Meet Karla Castañeda. She’s 22, is a single mother, and recently went back to school. Her son is eligible for Medicaid, but she is not because she makes too much money, and her job doesn’t provide her with insurance. To get coverage, she turned to New Mexico’s insurance marketplace.
“So I looked on the exchange and I signed up and registered and everything and then I started looking to see what plan that I was going to get,” said Castañeda. “I was like ‘there’s no way I’m going to be able to pay this’.”
Castañeda is a community health worker in Albuquerque.
“If I was just a full-time student, of course, I’d probably be able to qualify for Medicaid,” said Castañeda. “But at the same time I wouldn’t be getting any income. So, I have to work, but I still work too much to qualify for Medicaid, so it’s hard.”

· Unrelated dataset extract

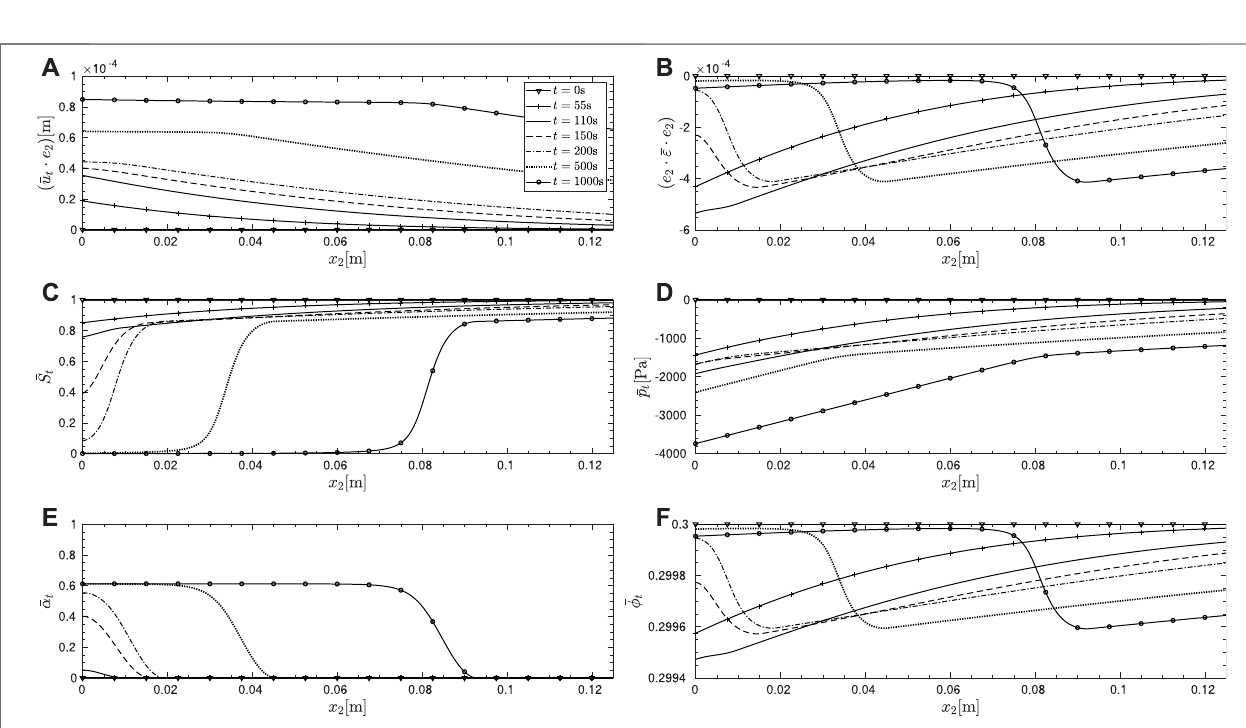
Frontiers in Mechanical Engineering |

Castañeda falls into what’s being called ‘the affordability gap’ — the economic no-man’s-land where you make too much to be eligible for Medicaid and too little to afford coverage on the exchange, even with a federal subsidy.
The Affordable Care Act was designed in part to give more people access to health insurance and could solve a number of problems for low-income people: better access to care, better health outcomes, and a reduction of medical debt. However, there are huge gaps in the plan. And those that fall through the cracks — like Karla Castañeda — run the risk of not having care or running up huge medical bills.
Sireesha Manne is an attorney with the New Mexico Center On Law and Poverty. She said for this population, choosing to pay the $95 tax penalty for not getting insurance next year may be a more affordable option. That’s because even the cheapest plan may not improve access.
“So on the exchange, you could choose something called a bronze plan, which is the cheapest plan in the sense of monthly payments,” Manne said. She added those payments could range from $15 a month to $150, depending on income.
“But with the bronze plan comes very high out-of-pocket costs, so these are the co-pays that you have to pay every time you go to see a doctor, what you have to pay for prescription drugs, your deductible,” Manne said.
In other words, the upfront costs to see the doctor, even on the plan, makes it unaffordable. So, with something like a bronze plan, you can pay much less each month on your insurance premiums, but if you actually end up in the hospital, you could be dropping as much as $12,000 in out-of-pocket costs.
“For a low-income family that’s making $25,000 to $30,000 a year, that’s an extraordinary amount of money to pay out of pocket, which means that a lot of people are going to be susceptible to still having medical debt,” Manne said.
Which isn’t so different from the current situation.
According to the National Center for Health Statistics, currently one in six families in America have had problems paying their medical bills in the last 12 months, while one in 10 families have medical bills they couldn’t pay at all.
Data also show that families with incomes at or below 250 percent of the federal poverty level are more likely to experience burdens from medical debt — families most likely to take a gamble on their health in order to avoid paying for a plan or a procedure.
Mark Schiffman is with ACA International — an association of third-party collection agencies. He said the debt landscape is changing with the Affordable Care Act due to the types of policies available.
“Some of those might include that the consumer pays the co-pay, the consumer pays an increasing part of the deductible, or that there are less items covered under the elective procedures,” Schiffman said. “So there’s certainly more of a burden falling to the consumer, the patient.”
Schiffman said there’s still a lot that is unknown as the law is still rolling out. But his association is concerned that some consumers may be adversely affected by the cost of their care.
“So it’s an increasingly difficult proposition for both the healthcare system but also for consumers who haven’t been used to this sort of practice in the past,” Schiffman said.
With an estimated 60,000 people in New Mexico alone who could fall into the affordability gap, lawmakers may be tasked with creating local systems and providers that can serve these populations that will choose to pay a cheaper tax penalty rather than buy health insurance. Like Karla Castañeda in Albuquerque.
“I just can’t afford to get sick,” Castañeda said. “I can’t afford to have an emergency and that’s basically how I’m looking at it right now.”
The fine for not having insurance begins at $95 next year. By 2016, the fine will increase to almost $700 per adult.
“Just, don’t get into trouble,” Castañeda said. “Don’t get into an accident or something so that I won’t have to have medical debt.”